Data excerpts
------------------------

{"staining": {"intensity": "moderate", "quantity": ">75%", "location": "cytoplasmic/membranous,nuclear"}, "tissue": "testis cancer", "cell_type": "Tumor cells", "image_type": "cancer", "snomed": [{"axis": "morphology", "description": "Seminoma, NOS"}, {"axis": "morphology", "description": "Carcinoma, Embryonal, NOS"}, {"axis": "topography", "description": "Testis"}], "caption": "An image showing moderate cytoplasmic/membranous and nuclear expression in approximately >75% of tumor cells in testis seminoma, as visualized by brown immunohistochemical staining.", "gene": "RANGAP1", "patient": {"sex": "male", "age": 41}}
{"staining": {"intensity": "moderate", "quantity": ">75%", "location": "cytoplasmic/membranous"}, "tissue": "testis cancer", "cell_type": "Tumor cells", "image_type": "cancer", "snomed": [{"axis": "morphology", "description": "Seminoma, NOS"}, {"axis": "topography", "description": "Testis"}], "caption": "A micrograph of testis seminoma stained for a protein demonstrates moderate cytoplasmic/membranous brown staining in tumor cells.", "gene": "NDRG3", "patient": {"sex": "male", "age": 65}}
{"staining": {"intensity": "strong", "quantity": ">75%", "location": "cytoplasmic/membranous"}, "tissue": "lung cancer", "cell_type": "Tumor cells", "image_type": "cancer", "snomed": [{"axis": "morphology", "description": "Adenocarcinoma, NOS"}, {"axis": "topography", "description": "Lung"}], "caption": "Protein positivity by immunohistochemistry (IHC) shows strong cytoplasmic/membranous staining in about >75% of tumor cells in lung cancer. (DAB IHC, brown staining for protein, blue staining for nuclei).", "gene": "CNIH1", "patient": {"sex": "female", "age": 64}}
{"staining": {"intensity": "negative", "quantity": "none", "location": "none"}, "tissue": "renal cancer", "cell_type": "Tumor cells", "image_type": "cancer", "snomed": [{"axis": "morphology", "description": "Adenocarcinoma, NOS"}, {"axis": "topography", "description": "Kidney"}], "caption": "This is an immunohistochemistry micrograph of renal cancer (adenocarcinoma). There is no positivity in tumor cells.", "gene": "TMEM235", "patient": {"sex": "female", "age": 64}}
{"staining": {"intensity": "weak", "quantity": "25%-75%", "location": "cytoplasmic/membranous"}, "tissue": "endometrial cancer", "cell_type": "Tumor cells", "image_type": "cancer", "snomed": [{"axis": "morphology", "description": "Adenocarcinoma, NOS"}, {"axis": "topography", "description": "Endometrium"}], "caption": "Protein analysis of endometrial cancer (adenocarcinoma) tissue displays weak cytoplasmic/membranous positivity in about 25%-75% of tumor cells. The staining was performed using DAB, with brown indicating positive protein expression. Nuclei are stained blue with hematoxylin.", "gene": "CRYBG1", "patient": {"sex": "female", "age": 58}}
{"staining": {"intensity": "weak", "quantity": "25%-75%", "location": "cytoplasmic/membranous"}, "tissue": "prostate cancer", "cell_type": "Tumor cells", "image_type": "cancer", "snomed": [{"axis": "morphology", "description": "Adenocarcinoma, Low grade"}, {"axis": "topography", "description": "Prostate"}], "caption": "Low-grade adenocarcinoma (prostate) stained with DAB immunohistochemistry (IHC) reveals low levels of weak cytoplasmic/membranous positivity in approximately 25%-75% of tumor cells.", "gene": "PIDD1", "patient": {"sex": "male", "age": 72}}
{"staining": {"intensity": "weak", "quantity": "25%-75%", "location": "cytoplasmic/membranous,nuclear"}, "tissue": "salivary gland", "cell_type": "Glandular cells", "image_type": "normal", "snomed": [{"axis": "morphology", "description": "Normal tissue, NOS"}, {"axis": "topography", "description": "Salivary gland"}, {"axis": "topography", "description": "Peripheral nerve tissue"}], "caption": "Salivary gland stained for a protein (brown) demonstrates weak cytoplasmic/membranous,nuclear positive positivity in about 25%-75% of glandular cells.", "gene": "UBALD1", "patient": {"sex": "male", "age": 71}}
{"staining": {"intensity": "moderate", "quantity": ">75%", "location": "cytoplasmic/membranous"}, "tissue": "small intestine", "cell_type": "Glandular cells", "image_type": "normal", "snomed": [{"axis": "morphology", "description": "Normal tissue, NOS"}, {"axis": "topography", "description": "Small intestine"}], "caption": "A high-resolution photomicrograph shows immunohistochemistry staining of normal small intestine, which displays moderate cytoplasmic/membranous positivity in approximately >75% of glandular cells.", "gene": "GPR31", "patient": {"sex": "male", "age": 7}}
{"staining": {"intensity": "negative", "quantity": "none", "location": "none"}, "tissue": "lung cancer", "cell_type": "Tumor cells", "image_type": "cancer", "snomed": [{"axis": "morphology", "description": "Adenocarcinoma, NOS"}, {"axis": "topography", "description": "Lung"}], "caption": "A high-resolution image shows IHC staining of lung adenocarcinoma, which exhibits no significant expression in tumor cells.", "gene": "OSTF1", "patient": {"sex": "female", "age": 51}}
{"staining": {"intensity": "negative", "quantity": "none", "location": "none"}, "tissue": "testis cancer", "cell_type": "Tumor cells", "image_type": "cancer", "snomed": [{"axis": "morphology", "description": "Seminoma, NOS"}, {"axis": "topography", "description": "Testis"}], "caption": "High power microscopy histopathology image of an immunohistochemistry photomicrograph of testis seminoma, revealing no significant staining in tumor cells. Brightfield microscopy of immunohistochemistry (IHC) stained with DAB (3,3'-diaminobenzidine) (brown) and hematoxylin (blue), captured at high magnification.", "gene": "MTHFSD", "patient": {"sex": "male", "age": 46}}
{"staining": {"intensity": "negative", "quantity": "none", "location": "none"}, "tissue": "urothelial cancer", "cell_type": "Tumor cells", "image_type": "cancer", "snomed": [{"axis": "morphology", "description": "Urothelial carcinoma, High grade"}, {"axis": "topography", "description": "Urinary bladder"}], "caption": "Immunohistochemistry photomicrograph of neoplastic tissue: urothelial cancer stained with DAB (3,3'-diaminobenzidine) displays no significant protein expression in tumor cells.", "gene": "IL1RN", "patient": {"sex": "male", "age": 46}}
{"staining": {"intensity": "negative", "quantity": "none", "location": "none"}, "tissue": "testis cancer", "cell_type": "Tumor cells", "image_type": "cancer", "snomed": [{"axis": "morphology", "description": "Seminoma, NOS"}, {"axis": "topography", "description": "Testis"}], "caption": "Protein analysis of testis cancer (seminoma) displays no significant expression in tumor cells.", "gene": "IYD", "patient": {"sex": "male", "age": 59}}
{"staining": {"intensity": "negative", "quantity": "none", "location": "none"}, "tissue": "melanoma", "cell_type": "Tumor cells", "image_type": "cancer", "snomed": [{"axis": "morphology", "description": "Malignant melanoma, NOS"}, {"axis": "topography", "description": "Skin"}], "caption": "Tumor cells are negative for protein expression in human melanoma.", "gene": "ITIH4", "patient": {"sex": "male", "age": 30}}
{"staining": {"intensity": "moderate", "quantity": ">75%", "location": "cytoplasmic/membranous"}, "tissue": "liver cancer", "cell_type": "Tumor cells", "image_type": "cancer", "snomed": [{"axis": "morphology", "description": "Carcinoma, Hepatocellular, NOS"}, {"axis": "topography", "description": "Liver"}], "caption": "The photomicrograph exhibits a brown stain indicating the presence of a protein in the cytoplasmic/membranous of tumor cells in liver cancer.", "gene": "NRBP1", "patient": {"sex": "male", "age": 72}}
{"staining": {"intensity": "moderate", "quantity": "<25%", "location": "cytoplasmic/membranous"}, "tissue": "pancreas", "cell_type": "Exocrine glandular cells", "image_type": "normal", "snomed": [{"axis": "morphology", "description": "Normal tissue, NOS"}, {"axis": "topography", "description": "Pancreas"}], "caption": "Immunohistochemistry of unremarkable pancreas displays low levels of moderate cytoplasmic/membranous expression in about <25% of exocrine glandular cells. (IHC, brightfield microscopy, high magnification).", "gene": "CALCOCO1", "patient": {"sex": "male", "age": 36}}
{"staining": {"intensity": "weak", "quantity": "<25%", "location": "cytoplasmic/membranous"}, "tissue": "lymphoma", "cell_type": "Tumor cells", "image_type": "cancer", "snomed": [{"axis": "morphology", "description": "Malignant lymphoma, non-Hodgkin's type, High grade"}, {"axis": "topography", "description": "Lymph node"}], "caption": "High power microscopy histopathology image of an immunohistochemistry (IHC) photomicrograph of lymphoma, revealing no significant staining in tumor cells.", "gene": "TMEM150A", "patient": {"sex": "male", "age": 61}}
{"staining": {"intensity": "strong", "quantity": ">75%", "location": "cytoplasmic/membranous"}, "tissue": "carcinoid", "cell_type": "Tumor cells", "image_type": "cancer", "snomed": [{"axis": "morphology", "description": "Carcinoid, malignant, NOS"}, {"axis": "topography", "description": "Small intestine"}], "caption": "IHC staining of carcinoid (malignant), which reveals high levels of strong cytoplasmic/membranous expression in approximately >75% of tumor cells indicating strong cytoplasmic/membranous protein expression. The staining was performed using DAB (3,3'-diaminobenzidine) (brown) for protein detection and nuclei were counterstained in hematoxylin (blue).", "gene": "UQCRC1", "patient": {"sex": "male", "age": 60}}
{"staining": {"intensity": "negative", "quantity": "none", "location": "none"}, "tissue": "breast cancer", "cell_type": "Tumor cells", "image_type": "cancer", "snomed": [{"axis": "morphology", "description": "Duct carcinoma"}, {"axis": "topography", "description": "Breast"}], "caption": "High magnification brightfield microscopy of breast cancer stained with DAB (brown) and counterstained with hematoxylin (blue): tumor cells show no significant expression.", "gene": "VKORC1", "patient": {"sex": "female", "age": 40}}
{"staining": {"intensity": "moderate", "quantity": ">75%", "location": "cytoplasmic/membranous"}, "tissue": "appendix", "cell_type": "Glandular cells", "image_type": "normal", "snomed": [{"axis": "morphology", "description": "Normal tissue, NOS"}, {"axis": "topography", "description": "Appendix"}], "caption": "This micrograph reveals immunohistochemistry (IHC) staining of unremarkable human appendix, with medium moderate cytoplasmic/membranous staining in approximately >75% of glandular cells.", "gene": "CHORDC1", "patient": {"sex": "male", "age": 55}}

------------------------

# Aim of the exercise
The lines holding the word "histopathology" are the answer. Pull them out of the records and copy them.

# Written answer
{"staining": {"intensity": "negative", "quantity": "none", "location": "none"}, "tissue": "testis cancer", "cell_type": "Tumor cells", "image_type": "cancer", "snomed": [{"axis": "morphology", "description": "Seminoma, NOS"}, {"axis": "topography", "description": "Testis"}], "caption": "High power microscopy histopathology image of an immunohistochemistry photomicrograph of testis seminoma, revealing no significant staining in tumor cells. Brightfield microscopy of immunohistochemistry (IHC) stained with DAB (3,3'-diaminobenzidine) (brown) and hematoxylin (blue), captured at high magnification.", "gene": "MTHFSD", "patient": {"sex": "male", "age": 46}}
{"staining": {"intensity": "weak", "quantity": "<25%", "location": "cytoplasmic/membranous"}, "tissue": "lymphoma", "cell_type": "Tumor cells", "image_type": "cancer", "snomed": [{"axis": "morphology", "description": "Malignant lymphoma, non-Hodgkin's type, High grade"}, {"axis": "topography", "description": "Lymph node"}], "caption": "High power microscopy histopathology image of an immunohistochemistry (IHC) photomicrograph of lymphoma, revealing no significant staining in tumor cells.", "gene": "TMEM150A", "patient": {"sex": "male", "age": 61}}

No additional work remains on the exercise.